Demonstrators last week engineered a “Blossom Everywhere” campaign of blockades and vandalism, which forced the police to draft in prison officers as reinforcements, shut down large chunks of Hong Kong’s train network and close schools and shopping malls.
The movement, characterised by its fluidity and unpredictability, has started to coagulate in fixed locations, showing the protesters’ ability to switch tactics.
The protests started against a now-shelved bill to allow extradition to China but have billowed to encompass wider issues such as perceived police brutality and calls for universal suffrage in the former British colony.
The financial hub has been nudged into a recession by the unrelenting turmoil.
A poster circulating on social media called for the “dawn action” to continue on Monday.
“Get up early, directly target the regime, squeeze the economy to increase pressure,” it said.
The education bureau said schools will remain closed again on Monday.
Earlier on Sunday, dozens of government supporters gathered to clear barricades near the university campus — a sign of the divisions slicing through the city.
Many residents are wearied by the sapping protests.
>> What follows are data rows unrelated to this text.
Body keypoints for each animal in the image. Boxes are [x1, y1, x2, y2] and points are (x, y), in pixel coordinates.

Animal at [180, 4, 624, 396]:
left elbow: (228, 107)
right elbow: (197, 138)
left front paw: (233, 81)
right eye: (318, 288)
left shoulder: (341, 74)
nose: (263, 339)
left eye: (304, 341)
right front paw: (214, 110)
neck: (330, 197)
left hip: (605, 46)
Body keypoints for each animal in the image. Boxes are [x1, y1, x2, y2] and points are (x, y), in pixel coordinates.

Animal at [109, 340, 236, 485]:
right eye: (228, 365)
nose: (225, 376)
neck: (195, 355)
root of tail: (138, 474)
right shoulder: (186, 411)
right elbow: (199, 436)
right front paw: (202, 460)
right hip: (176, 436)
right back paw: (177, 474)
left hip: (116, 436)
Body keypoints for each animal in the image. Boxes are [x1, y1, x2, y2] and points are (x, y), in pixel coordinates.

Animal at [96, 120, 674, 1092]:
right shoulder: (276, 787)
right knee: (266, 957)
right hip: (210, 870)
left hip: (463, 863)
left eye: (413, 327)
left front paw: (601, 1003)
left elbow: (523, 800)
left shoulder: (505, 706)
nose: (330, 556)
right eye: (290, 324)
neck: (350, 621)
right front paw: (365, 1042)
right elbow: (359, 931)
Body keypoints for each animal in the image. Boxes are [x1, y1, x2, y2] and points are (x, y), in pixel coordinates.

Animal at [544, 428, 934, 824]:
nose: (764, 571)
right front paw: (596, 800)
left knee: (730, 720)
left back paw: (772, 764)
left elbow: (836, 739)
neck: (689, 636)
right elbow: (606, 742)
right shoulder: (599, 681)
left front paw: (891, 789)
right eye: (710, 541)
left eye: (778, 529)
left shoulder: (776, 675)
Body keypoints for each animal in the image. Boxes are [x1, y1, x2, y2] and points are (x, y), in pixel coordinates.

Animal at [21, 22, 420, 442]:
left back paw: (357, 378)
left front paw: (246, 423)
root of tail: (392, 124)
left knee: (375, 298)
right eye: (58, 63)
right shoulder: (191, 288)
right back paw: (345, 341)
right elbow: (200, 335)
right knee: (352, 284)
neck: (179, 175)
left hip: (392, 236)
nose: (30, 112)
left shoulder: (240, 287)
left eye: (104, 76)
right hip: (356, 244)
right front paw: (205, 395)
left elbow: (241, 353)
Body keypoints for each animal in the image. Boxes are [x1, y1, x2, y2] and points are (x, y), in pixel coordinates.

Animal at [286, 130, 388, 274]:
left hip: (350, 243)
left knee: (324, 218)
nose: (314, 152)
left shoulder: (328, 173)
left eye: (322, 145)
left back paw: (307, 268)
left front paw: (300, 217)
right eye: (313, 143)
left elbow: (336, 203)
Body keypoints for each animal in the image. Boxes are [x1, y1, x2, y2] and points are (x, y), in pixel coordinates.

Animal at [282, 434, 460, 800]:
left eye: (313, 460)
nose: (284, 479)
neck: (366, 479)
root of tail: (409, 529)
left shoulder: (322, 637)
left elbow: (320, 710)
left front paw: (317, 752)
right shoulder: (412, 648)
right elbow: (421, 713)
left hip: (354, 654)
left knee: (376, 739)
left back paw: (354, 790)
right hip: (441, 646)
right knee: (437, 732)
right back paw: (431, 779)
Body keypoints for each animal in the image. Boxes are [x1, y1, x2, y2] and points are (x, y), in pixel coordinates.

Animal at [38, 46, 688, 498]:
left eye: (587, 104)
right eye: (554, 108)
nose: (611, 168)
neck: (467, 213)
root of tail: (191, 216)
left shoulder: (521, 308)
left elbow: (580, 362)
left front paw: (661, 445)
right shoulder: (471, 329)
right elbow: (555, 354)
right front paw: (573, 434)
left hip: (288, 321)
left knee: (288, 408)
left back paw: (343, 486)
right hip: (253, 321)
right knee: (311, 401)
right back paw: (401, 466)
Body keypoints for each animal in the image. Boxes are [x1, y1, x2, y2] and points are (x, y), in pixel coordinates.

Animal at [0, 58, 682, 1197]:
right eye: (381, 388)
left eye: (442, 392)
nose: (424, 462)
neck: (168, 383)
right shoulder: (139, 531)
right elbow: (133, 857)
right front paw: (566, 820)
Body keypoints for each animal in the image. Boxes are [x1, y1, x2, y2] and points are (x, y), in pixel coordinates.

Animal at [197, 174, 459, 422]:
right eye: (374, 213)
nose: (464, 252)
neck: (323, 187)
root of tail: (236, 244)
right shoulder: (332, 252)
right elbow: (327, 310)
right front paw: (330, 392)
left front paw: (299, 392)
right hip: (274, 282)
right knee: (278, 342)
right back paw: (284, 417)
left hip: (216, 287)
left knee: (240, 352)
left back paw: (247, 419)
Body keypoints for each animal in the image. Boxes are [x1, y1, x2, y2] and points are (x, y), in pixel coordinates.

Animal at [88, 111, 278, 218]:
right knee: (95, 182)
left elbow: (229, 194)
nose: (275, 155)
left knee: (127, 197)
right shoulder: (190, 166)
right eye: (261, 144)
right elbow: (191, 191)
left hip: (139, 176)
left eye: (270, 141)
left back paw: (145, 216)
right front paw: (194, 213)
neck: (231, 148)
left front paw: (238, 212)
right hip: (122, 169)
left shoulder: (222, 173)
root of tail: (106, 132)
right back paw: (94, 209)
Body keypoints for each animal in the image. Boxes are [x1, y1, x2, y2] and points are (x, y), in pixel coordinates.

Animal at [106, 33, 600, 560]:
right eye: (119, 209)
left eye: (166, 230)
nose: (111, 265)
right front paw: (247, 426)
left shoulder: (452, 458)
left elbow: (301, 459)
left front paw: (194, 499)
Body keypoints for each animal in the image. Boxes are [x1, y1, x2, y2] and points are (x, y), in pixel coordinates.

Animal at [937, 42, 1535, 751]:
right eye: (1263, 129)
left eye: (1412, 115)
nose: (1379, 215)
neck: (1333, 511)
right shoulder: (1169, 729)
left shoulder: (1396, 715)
Others support the Chinese-backed city government.
Some applauded a Saturday clean-up by Chinese troops from a garrison of the People’s Liberation Army in Kowloon.
The garrison is usually confined to the barracks under Hong Kong’s mini-constitution, although it can be deployed at the request of the city’s government to help with public order breakdown or natural disasters.
Hong Kong’s government, which presides over a city that enjoys greater freedoms than the mainland, said it did not ask the PLA for help on Saturday.
The choreographed troop movement “has only compounded the impression that Beijing has simply ignored” Hong Kong’s unique political system, said analyst Dixon Sing.